Witaj! Z tego, co piszesz wynika, że refluks u Twojego dziecka późno wykryto. Czy wcześniej nie było żadnych objawów? Ciekawa jestem, jak to było. No i ciekawa jestem, co mówią i jak rokują lekarze. Siedem lat leczenia to chyba sporo. Czy odpływ jest wykosi? Czy są postępy w leczeniu? - piszesz, że idzie opornie, ale mam nadzieję, że tak. Jeśli możesz, to napisz coś więcej.

pozdrawiam
nikita
 
Witam Nikita.
Mój syn nie ma refluxów od urodzenia.Powstały one po operacji zwężenia moczowodów na Prokocimiu (miała to być operacja bez powikłań)Bardzo trudno mi się teraz z tym pogodzić ale cóż dziecko trzeba ratować. Zażywa on sporo leków: furagin, urotrim, driptane, doxanorm.
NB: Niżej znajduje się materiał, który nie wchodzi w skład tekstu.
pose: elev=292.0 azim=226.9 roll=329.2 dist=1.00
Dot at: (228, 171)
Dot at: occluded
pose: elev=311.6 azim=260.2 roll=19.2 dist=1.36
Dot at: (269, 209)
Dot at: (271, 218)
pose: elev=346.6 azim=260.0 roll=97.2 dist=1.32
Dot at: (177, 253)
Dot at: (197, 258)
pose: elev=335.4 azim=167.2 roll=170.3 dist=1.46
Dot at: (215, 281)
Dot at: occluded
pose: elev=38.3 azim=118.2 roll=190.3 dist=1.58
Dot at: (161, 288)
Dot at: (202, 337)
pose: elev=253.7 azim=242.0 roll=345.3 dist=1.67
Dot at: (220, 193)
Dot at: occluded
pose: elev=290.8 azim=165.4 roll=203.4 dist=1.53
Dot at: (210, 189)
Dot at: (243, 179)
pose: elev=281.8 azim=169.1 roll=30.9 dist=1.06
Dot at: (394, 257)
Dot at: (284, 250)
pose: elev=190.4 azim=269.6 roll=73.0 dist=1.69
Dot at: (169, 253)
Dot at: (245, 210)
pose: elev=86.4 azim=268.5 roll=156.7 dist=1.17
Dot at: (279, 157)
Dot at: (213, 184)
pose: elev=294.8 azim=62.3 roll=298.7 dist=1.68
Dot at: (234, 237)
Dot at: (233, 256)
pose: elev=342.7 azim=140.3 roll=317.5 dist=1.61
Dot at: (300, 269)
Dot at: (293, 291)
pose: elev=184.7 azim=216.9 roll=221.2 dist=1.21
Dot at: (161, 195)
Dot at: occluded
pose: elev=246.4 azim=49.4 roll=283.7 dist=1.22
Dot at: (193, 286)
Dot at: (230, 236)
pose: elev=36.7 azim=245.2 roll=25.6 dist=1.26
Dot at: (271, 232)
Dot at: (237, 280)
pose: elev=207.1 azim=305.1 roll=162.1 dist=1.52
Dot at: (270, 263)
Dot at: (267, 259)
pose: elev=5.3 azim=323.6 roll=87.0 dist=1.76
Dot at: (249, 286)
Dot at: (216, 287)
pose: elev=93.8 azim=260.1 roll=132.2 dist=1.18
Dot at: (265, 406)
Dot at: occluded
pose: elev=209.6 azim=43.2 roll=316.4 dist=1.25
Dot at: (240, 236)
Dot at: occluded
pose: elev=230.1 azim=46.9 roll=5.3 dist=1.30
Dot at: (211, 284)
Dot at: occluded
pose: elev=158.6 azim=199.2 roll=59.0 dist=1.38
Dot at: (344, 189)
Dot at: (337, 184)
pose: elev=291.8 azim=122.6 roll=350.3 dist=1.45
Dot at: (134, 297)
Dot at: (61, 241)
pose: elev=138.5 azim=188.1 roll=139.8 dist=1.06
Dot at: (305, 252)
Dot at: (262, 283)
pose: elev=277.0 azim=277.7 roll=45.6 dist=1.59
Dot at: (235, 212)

Jedziemy na ostrzyknięcie 24 sierpnia na Prokocim.Miał on refluxy IV stopnia teraz po 7 latach ostrzyknięć i leczenia ma II/III stopnia obustronne
 
reklama
mbeata, to rzecywiście operacja nie wyszła małemy na dobre :(, ale cóż, jak piszesz jest jednak poprawa, oby tak dalej.... szkoda tylko, że musicie przez to przechodzić, ciekawa jestem, czy to był błąd lekarza, czy takie powikłania zdarzają się w przypadku takich operacji? Coś mi się zdaje, że chyba to pierwsze..... cóż, najważniejsze, że refluks się cofa. Oby tak dalej. Trzymam kciuki tak, jak za wszystkie nasze refluksiaki.